AUFGABEN ▸
1 - Erkläre in ein bis drei Sätzen, weshalb starke Kundenbindung laut dem Abschnitt zum Net Promotor Score für Unternehmen bares Geld wert ist.
2 - Setze den Abschnitt zum Net Promotor Score nach seinem letzten Satz fort.

AUSGEWÄHLTER AUSZUG ▸
Net Promotor Score berechnen
Starke Kundenbindung ist für Unternehmen bares Geld wert. Die wahren Fans kaufen mehr und empfehlen das Unternehmen im Bekanntenkreis. Das heißt, durch diese Mund-zu-Mund-Propaganda werden neue Kunden ohne weitere Marketingkosten gewonnen! Wünscht sich also jeder.
Daher mal die Frage: Weißt du, wie viele eurer Kunden solche Fans sind, das heißt, die euer Unternehmen weiterempfehlen?
Oder gibt es sogar mehr Kritiker, die euer Unternehmen nicht weiterempfehlen würden?
Speziell da ist es ja mal interessant zu wissen, was die genau auszusetzen haben, um auch ganz gezielt Dinge besser machen zu können. Hier wäre es also gut, mal eine Befragung zu machen und die Anzahl der Kritiker und die Anzahl der Fans zu messen. Oder besser noch: Kontinuierlich an allen Touchpoints, also da, wo Kunden die Produkte auch kaufen können, Messungen durchführen.

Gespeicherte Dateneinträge
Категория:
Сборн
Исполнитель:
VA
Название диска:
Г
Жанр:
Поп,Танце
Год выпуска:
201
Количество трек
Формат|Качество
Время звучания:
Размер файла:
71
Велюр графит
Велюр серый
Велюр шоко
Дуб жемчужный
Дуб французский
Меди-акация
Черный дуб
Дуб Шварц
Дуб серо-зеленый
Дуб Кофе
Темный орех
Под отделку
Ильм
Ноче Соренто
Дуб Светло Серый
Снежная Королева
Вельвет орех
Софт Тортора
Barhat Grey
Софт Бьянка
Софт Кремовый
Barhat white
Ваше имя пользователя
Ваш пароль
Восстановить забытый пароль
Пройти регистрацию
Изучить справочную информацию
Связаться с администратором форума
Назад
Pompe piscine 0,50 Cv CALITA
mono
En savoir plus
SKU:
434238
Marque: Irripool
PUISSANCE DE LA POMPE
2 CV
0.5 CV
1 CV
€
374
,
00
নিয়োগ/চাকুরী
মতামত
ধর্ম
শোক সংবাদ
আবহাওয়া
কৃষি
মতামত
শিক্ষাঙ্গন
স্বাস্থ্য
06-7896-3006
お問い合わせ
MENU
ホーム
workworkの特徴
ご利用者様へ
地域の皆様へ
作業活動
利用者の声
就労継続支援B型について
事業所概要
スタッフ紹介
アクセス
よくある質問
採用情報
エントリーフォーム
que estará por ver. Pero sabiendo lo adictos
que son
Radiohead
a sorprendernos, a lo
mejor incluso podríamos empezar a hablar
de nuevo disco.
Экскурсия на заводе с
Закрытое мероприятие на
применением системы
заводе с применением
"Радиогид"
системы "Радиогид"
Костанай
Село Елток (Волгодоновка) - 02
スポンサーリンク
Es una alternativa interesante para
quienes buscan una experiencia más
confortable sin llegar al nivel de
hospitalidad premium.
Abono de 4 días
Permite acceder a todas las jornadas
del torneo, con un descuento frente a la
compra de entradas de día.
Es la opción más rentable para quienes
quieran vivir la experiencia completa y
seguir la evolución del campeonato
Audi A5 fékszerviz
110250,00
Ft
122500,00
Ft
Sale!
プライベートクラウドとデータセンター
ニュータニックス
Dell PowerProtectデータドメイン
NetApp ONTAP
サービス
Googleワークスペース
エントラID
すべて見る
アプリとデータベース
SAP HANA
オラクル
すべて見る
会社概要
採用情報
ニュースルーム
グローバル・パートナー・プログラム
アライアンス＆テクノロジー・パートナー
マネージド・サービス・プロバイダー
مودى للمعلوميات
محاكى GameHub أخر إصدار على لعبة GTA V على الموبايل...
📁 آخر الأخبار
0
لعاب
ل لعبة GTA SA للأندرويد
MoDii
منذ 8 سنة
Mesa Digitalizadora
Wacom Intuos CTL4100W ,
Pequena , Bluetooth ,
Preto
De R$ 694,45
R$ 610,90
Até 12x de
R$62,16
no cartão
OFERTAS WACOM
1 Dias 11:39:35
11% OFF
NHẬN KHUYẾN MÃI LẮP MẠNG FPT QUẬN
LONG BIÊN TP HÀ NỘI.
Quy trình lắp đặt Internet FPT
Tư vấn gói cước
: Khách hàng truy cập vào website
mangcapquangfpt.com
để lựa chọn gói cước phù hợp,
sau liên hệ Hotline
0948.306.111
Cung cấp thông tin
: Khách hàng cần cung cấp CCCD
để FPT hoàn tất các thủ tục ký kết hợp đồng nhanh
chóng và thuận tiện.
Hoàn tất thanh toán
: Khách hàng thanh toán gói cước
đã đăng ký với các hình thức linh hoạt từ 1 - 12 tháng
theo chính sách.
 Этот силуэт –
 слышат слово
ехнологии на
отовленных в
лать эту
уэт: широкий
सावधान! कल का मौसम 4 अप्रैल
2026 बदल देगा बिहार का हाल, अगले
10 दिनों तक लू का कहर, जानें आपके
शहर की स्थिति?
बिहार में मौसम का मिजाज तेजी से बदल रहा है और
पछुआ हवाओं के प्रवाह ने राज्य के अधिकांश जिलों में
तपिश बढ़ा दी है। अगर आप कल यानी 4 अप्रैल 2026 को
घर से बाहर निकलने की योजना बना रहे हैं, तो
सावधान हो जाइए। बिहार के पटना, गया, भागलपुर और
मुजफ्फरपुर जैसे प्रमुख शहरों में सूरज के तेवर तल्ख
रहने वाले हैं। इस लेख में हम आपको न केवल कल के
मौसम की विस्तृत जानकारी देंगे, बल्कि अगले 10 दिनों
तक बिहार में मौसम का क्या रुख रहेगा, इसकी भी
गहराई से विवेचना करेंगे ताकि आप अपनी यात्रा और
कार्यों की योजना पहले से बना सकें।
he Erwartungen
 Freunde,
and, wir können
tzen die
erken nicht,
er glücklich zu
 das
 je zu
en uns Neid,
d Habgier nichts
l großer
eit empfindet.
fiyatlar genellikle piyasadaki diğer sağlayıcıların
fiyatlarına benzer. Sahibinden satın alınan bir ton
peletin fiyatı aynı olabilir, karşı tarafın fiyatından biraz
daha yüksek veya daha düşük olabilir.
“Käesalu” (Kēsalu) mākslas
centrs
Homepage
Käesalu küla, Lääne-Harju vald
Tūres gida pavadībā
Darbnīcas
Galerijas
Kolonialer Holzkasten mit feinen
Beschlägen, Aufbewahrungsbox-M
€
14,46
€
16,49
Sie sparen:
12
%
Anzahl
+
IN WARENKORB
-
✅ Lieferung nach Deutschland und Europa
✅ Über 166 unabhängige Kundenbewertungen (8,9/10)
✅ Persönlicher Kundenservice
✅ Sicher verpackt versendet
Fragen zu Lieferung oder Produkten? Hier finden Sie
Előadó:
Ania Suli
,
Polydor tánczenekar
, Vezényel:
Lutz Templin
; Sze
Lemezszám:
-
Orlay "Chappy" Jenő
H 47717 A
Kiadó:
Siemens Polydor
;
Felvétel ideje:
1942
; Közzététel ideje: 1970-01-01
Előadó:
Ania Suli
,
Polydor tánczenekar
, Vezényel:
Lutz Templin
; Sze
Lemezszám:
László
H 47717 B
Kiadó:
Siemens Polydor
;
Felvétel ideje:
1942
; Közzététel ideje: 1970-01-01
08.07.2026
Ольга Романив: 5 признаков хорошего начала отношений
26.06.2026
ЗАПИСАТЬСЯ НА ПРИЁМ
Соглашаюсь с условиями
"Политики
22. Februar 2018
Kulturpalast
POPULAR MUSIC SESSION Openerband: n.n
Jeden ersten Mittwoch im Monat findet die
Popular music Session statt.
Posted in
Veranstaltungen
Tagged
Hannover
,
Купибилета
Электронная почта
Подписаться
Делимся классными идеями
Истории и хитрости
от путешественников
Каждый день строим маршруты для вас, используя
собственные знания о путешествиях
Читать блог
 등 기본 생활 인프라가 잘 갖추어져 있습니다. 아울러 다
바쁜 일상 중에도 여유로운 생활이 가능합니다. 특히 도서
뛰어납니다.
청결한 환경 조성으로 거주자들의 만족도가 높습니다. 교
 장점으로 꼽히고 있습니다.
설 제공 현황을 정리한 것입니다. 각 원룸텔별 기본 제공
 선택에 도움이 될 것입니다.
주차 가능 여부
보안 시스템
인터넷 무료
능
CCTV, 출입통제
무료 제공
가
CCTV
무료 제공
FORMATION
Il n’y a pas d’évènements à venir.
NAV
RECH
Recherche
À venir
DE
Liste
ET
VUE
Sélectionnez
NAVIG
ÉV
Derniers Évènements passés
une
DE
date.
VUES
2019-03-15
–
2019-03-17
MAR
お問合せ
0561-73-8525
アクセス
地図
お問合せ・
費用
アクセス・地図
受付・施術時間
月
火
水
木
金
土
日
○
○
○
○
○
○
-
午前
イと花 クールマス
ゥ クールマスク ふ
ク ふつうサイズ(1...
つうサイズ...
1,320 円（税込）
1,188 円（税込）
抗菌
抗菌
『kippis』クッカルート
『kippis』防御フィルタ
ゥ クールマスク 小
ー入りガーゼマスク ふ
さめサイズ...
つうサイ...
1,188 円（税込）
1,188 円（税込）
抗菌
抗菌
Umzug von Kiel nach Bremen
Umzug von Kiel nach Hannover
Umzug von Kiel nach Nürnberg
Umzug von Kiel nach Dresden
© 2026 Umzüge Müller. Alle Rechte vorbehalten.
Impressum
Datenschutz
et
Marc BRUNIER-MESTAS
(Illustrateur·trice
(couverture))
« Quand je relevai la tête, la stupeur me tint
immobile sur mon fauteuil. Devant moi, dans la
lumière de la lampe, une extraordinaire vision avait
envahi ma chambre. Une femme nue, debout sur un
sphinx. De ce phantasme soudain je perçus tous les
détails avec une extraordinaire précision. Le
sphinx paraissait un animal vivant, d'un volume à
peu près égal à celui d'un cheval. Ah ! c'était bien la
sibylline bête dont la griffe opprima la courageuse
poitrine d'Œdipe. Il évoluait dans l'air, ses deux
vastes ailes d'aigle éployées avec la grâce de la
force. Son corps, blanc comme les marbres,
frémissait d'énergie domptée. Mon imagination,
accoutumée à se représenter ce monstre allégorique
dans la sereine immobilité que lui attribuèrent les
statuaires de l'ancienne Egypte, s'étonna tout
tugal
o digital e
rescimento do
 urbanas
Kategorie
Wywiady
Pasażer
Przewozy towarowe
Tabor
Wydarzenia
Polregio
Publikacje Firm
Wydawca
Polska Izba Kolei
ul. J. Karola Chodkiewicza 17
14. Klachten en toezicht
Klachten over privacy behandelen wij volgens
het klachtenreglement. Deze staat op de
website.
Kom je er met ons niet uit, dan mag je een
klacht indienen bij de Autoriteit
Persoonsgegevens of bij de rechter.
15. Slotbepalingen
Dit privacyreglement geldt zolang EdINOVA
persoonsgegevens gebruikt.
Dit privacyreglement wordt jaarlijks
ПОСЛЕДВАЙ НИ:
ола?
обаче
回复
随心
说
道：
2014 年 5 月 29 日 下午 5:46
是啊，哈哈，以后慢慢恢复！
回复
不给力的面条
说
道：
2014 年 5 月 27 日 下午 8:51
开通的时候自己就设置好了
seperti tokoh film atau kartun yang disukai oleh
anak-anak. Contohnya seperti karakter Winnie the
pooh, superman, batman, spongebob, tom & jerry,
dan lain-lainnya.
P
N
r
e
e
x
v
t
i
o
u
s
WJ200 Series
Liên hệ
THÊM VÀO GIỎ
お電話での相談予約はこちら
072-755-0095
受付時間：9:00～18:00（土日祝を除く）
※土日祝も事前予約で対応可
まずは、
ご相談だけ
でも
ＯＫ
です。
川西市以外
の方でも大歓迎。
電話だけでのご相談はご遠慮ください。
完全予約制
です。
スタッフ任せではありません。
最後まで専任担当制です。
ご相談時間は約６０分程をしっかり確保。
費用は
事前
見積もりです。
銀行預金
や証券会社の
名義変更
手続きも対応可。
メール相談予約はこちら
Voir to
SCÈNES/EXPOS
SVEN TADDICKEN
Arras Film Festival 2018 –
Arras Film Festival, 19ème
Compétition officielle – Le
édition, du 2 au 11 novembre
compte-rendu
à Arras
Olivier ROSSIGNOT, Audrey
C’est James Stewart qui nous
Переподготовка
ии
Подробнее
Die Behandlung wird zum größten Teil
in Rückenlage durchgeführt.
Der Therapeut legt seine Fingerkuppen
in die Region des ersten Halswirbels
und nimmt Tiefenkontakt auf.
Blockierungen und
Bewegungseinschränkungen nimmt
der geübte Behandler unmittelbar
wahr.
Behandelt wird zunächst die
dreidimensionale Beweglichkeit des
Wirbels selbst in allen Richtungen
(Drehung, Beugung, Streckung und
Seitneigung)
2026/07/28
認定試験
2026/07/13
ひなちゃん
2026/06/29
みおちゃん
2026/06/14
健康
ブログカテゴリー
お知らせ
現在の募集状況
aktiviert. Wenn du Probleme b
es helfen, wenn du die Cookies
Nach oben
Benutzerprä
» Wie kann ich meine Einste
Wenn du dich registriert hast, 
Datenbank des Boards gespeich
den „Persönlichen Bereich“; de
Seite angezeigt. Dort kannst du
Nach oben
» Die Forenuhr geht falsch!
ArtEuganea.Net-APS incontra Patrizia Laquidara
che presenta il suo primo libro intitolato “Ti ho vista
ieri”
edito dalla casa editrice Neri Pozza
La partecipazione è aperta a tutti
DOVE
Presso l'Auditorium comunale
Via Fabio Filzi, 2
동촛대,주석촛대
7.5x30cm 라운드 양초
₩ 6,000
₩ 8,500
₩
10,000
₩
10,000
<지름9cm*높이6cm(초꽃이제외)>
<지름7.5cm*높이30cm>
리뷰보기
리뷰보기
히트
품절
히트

ANTWORTEN JE AUFGABE ▸
1 - Echte Fans kaufen mehr und empfehlen das Unternehmen in ihrem Bekanntenkreis weiter. Durch diese Mund-zu-Mund-Propaganda gewinnt das Unternehmen neue Kunden, ohne weitere Marketingkosten aufwenden zu müssen.

2 -
Das ist in etwa das, was der NPS macht!
Und wenn man jetzt an lange Fragebögen und abgefahrene Metriken denkt, dann wird man positiv überrascht sein, dass der NPS mit nur einer einzigen Frage auskommt.
Und gerade weil Net Promotor Score berechnen so einfach ist, gilt er bei vielen, vielen Firmen als wichtige Kenngröße für Unternehmenserfolg.
Das führt dazu, dass man NPS-Zielzahlen häufig bei Managern und – jetzt kommt’s – auch bei Product Ownern und Projektleitern in die jährliche Zielvereinbarung schreibt. Dabei kann es bei der jährlichen Zielüberprüfung ein böses Erwachen geben. Deswegen lese diesen Text bis zum Schluss an oder höre den Podcast dazu an, um für das Zielgespräch gerüstet zu sein, wenn dir das mal passiert, und um auch die Stellschrauben kennenzulernen, wie man die Bewertung positiv verändern kann. Also, los geht’s!
Net Promotor Score berechnen. Wie geht das?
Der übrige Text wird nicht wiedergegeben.